At a state-of-the-art facility in Yonkers, NY, Greyston Bakery produces 35,000 pounds of brownies every day and provides full-time jobs to over 100 hard-to-employ workers using an “Open Hiring” concept: no applications; no interviews; no background checks. Just up the road, leadership at the Greyston Foundation (the bakery’s owner) are working to build a movement around the bakery’s transformational employment model by launching the Center for Open Hiring. To support that effort, the Leviticus Fund is providing Greyston a $1.3 million loan to help them expand and reconfigure their office complex and develop a real estate strategic plan, allowing the Center to reach its full potential.

Greyston launched its Center for Open Hiring in June 2018 to foster inclusionary Open Hiring practices at businesses across the nation. Through a series of collaborative education and training opportunities, advisory services, and research projects, the Center aims to spread the Open Hiring model to advance a more just and inclusive economy. Since its launch, the Center has been profiled in many major publications, including Forbes, Business Insider, Fast Company, Mic, and Al Jazeera.

Greyston conducts its operations from a 200-year-old mansion and an adjacent former monastery of the Sacramentine Nuns, where it also offers workforce training to aspiring bakery employees and houses 35 formerly homeless individuals living with HIV/AIDS. However, the buildings also have significant unused and underutilized space. To maximize the impact of the Center and other program services, Greyston needs to use these spaces more effectively.

To meet this need, Greyston is undertaking a multi-year, $8 million renovation. To cover the first phase of this three-phase project, Greyston turned to Leviticus Fund for the $1.3 million loan.

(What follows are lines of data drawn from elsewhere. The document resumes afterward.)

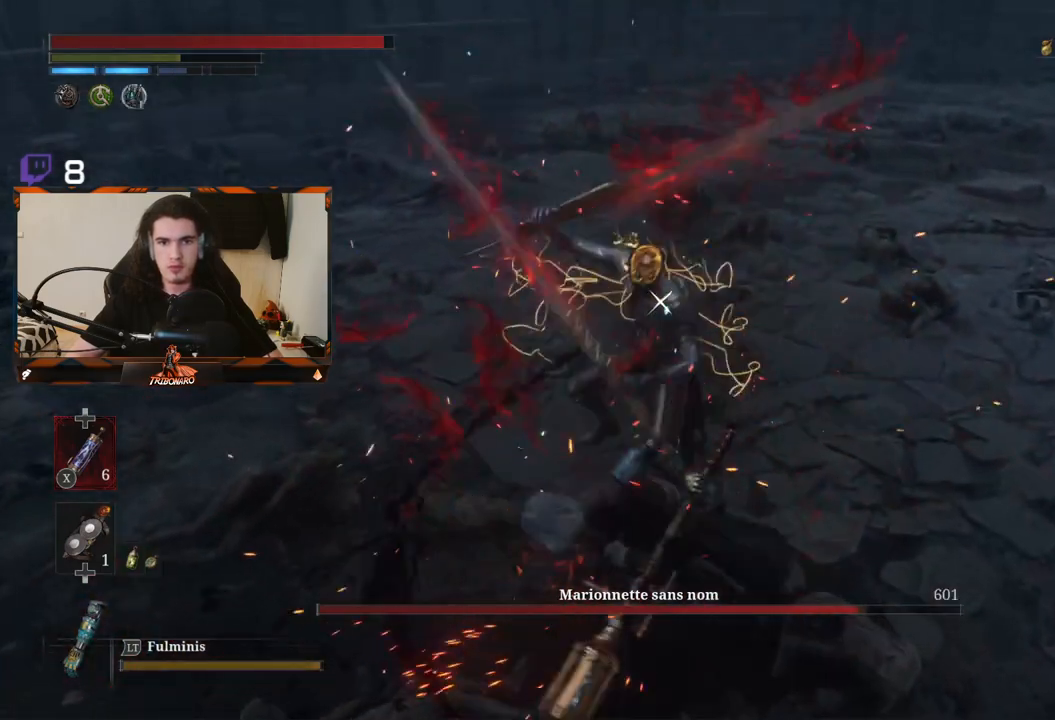
{"dt_ms": 500, "buttons": [], "left_stick": "center", "right_stick": "center", "events": [[17, "R1", "down"], [117, "R1", "up"]]}
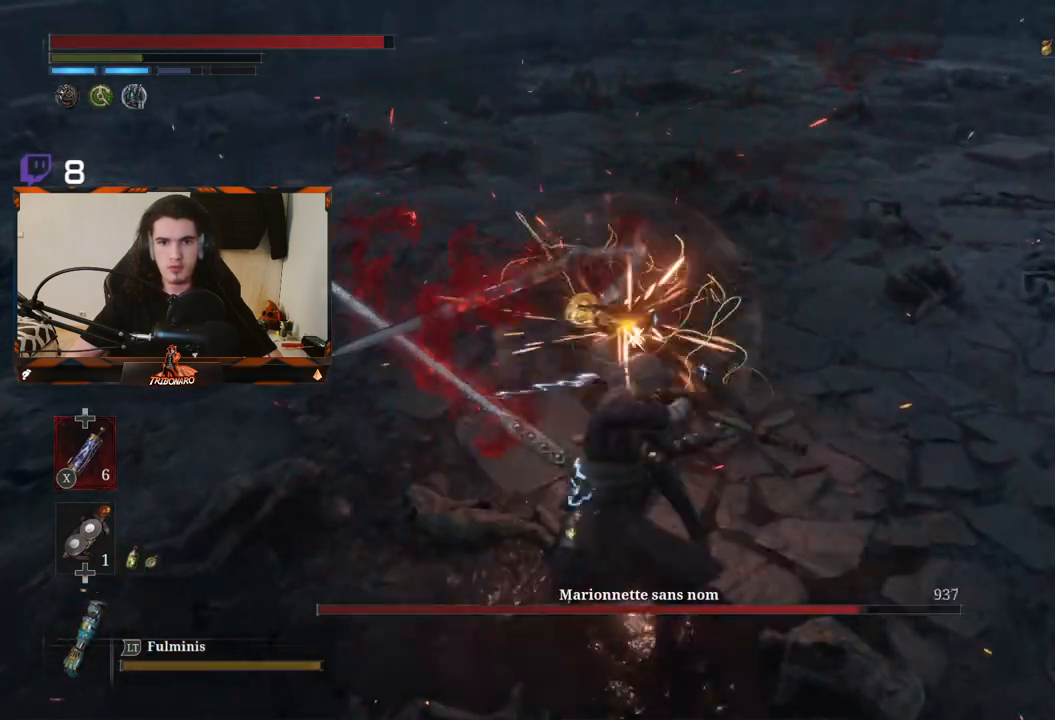
{"dt_ms": 500, "buttons": [], "left_stick": "center", "right_stick": "center", "events": [[367, "L1", "down"], [467, "L1", "up"]]}
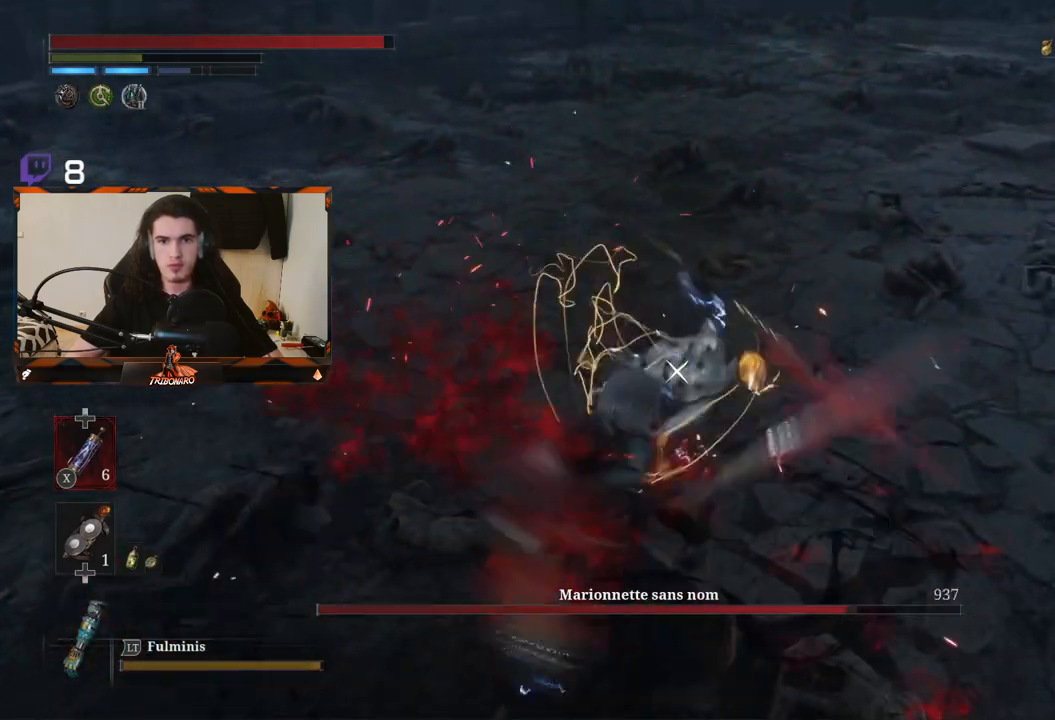
{"dt_ms": 500, "buttons": [], "left_stick": "center", "right_stick": "center", "events": [[33, "L1", "down"], [133, "L1", "up"], [183, "L1", "down"], [300, "L1", "up"], [367, "L1", "down"], [483, "L1", "up"]]}
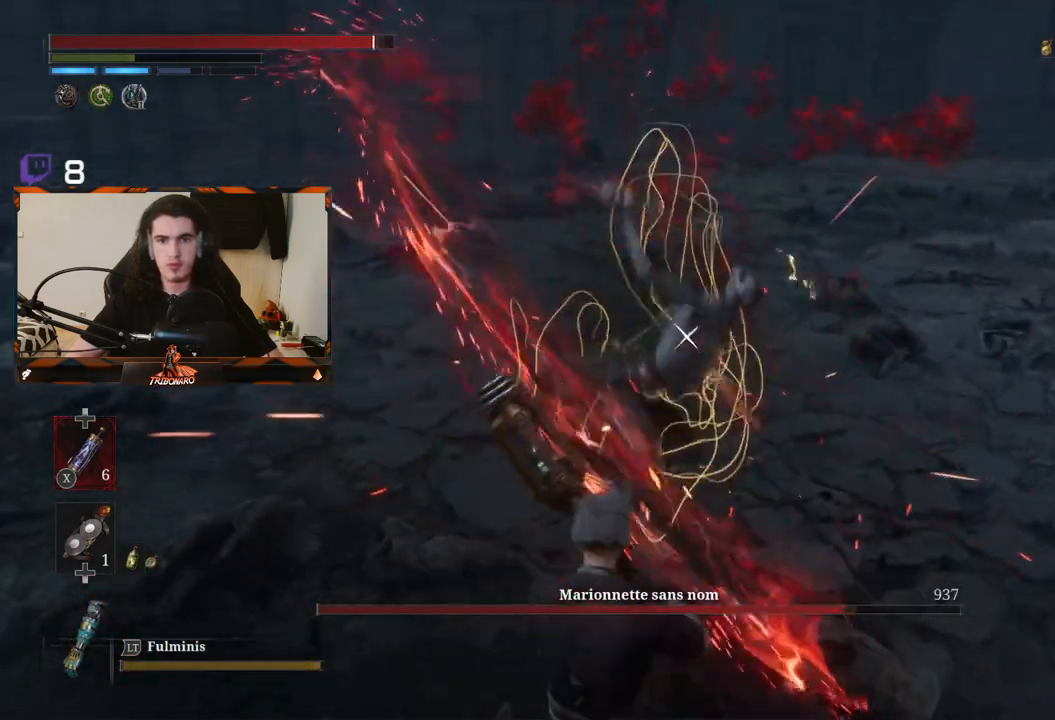
{"dt_ms": 500, "buttons": ["L1"], "left_stick": "center", "right_stick": "center", "events": [[50, "L1", "down"], [133, "L1", "up"], [200, "L1", "down"], [267, "L1", "up"], [483, "L1", "down"]]}
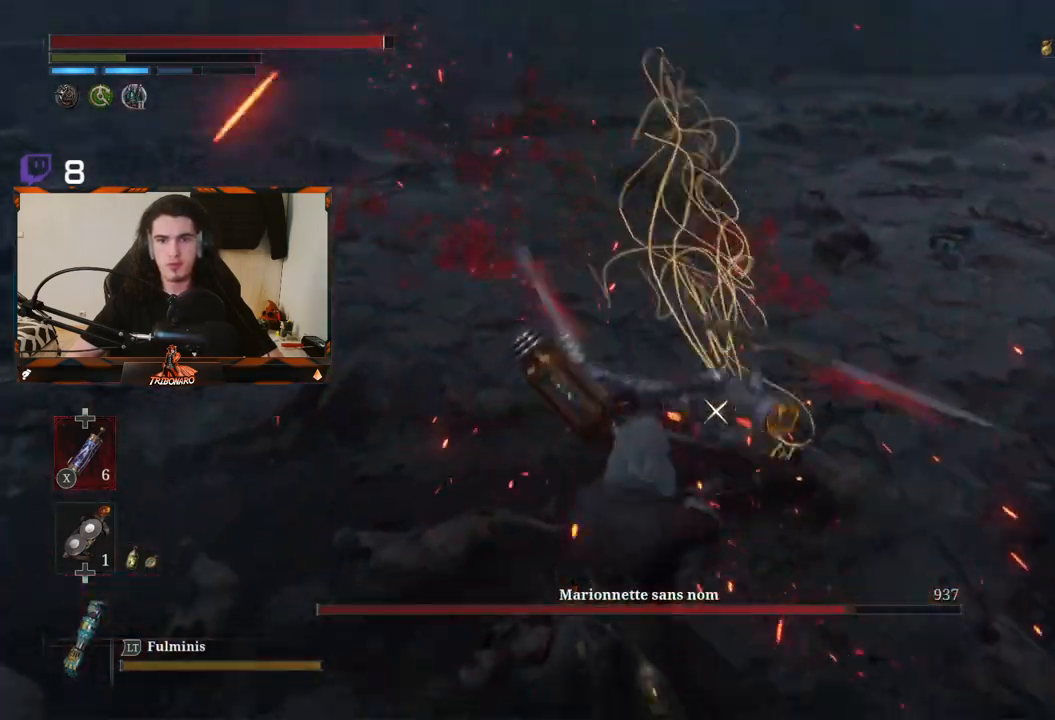
{"dt_ms": 500, "buttons": ["L1"], "left_stick": "center", "right_stick": "center", "events": [[50, "L1", "up"], [150, "L1", "down"], [300, "L1", "up"], [350, "L1", "down"]]}
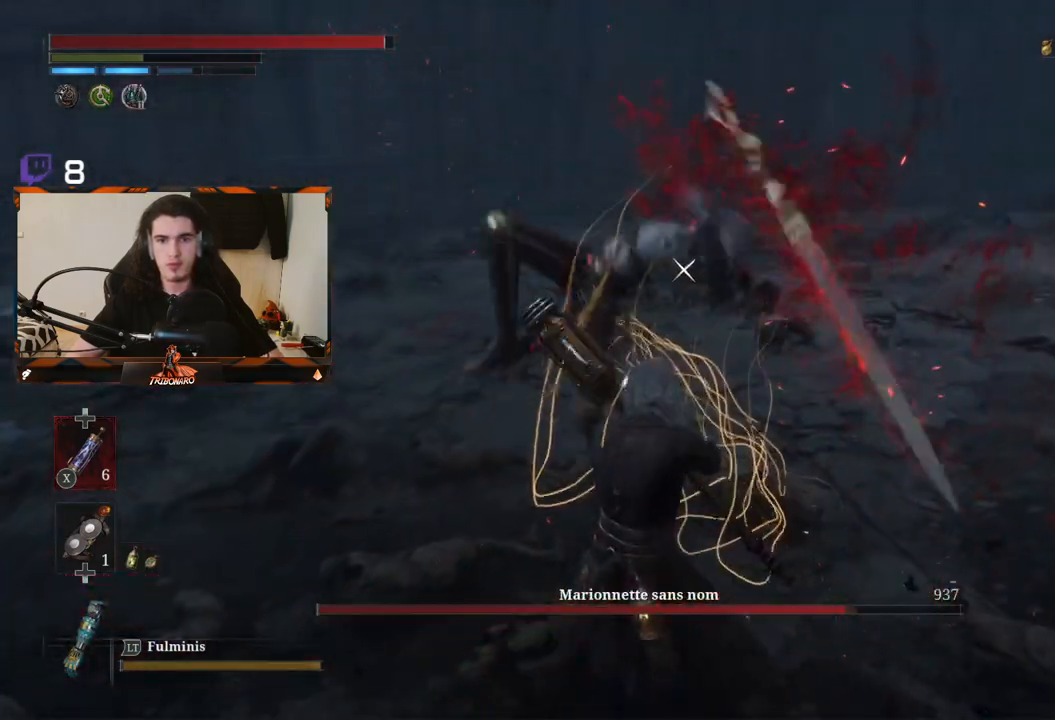
{"dt_ms": 1000, "buttons": [], "left_stick": "center", "right_stick": "center"}
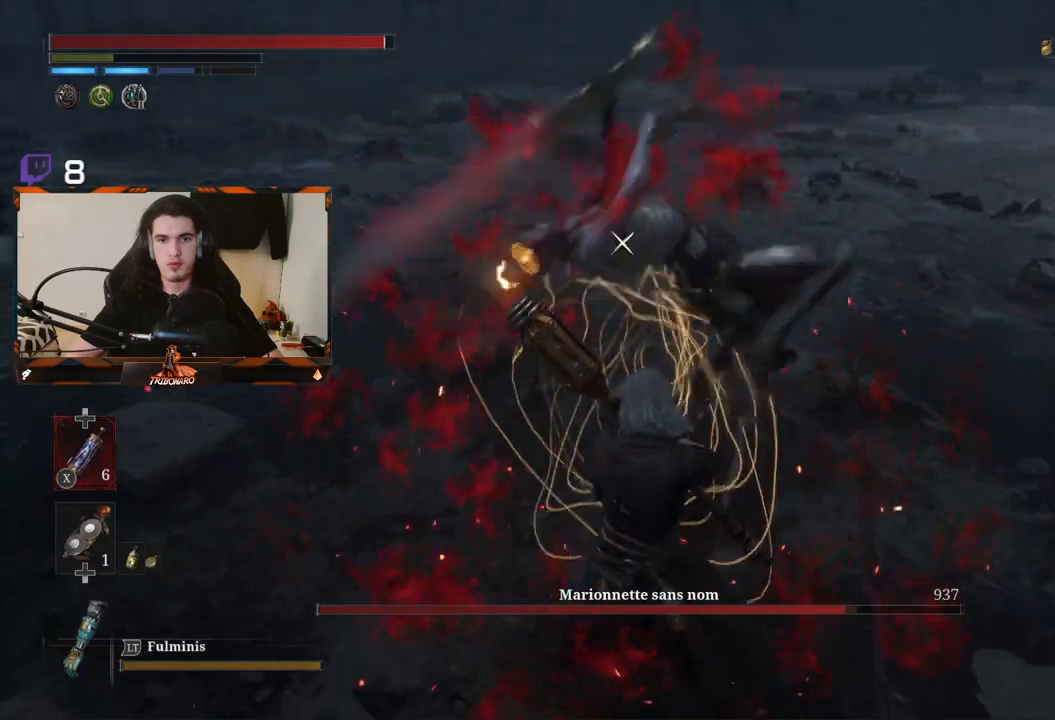
{"dt_ms": 500, "buttons": ["L1"], "left_stick": "center", "right_stick": "center"}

Eventually, by expanding and renovating its unused facilities into new classrooms and meeting spaces, Greyston can enhance its workforce development, generate new jobs and revenue, and carry out all strategies of the Center, from round-table discussions to major leadership forums. Through this growth, Greyston hopes Open Hiring will eventually become “the norm, not the exception” in the workplace.